Notice This topic applies only to Blink 3.2.2 and later.

DDL syntax

In Realtime Compute for Apache Flink, you can use an Elasticsearch table as a dimension table. The following code shows an example:
 CREATE TABLE es_stream_sink(
  field1 LONG, 
  field2 VARBINARY, 
  field3 VARCHAR,
  PRIMARY KEY(field1),
  PERIOD FOR SYSTEM_TIME
) WITH (
  type ='elasticsearch',
  endPoint = '<yourEndPoint>',
  accessId = '<yourUsername>',
  accessKey = '<yourPassword>',
  index = '<yourIndex>',
  typeName = '<yourTypeName>'
);
Note An Elasticsearch dimension table supports data updates based on the primary key of an Elasticsearch cluster. You can specify only one field for the primary key field.

Parameters in the WITH clause

Parameter Description Default value Required
type The type of the dimension table. elasticsearch Yes
endPoint The endpoint of the Elasticsearch cluster, for example, http://127.0.0.1:9211. No default value Yes
accessId The AccessKey ID that is used to access the Elasticsearch cluster. No default value Yes
accessKey The AccessKey secret that is used to access the Elasticsearch cluster. No default value Yes
index The index name, which is similar to the database name. No default value Yes
typeName The type name, which is similar to the database table name. No default value Yes
maxRetryTimes The maximum number of retries for writing data to the table. 30 No
timeout The read timeout period. Unit: milliseconds. 600000 No
discovery Specifies whether node discovery is enabled. If this feature is enabled, the client refreshes the server list every 5 minutes. false No
compression Specifies whether to compress request bodies in the GZIP format. true No
multiThread Specifies whether to enable multithreading for JestClient. true No

Parameters in the CACHE clause

Parameter Description Remarks
cache The cache policy.
  • None: indicates that no data is cached.

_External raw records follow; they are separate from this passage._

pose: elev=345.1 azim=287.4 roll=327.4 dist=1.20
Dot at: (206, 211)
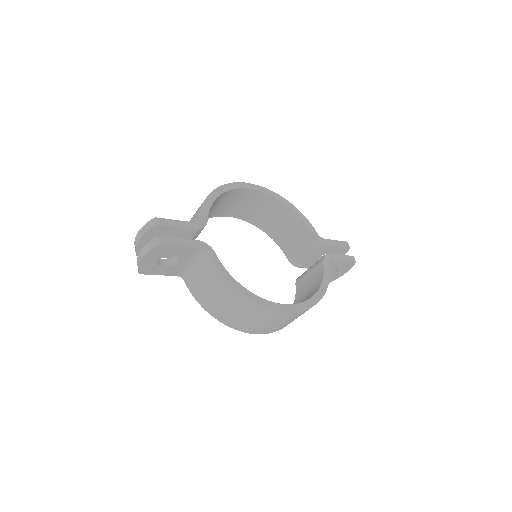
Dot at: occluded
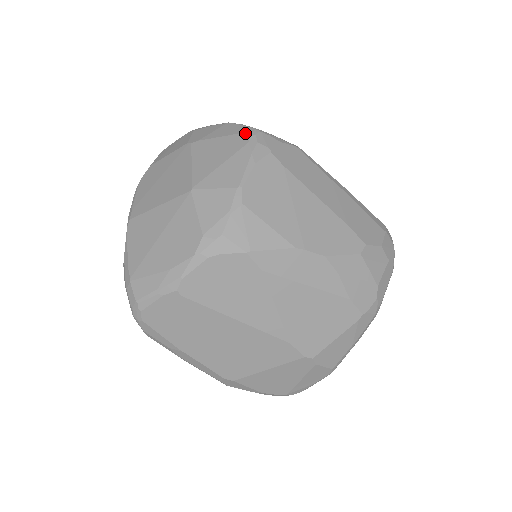
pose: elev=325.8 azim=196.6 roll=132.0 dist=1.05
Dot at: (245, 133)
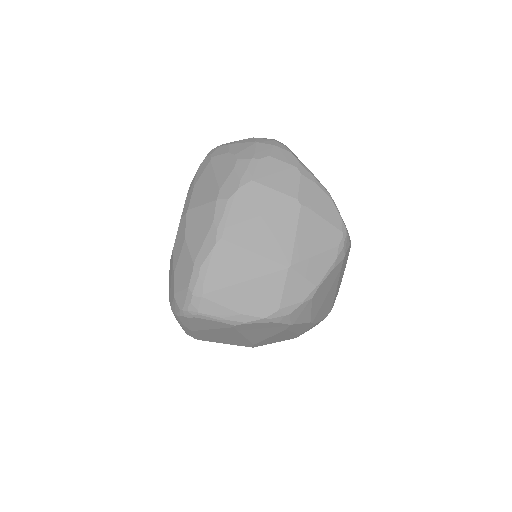
Dot at: (340, 232)
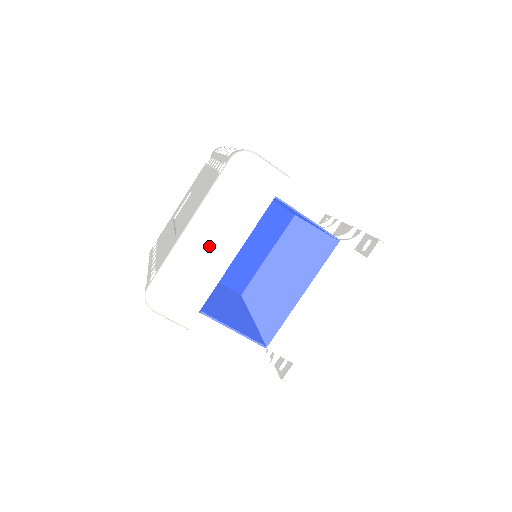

This value is the default value.
  • LRU: indicates that only the specified data in the dimension table is cached. The system searches the cache each time it receives a data record from the source table. If the system does not find the record in the cache, the system searches for the data record in the physical dimension table.

    If you use this cache policy, you must configure the cacheSize and cacheTTLMs parameters.

  • ALL: indicates that all the data in the dimension table is cached. Before Realtime Compute for Apache Flink runs a job, Realtime Compute for Apache Flink loads all the data in the dimension table to the cache and then searches the cache for all subsequent queries in the dimension table. If the system does not find the data record in the cache, the key does not exist. The system reloads all data in the cache after cache entries expire.
cacheSize The cache size. You can specify this parameter only if you set the cache parameter to LRU. Default value: 10000.
cacheTTLMs The interval at which the cache is refreshed. The cache does not time out by default. The purpose of setting this parameter varies based on the cache policy.
  • If the cache parameter is set to LRU, the cacheTTLMs parameter specifies the timeout period of the cache.
  • If the cache parameter is set to ALL, the cacheTTLMs parameter specifies the interval at which the cache is refreshed. The cache is not refreshed by default.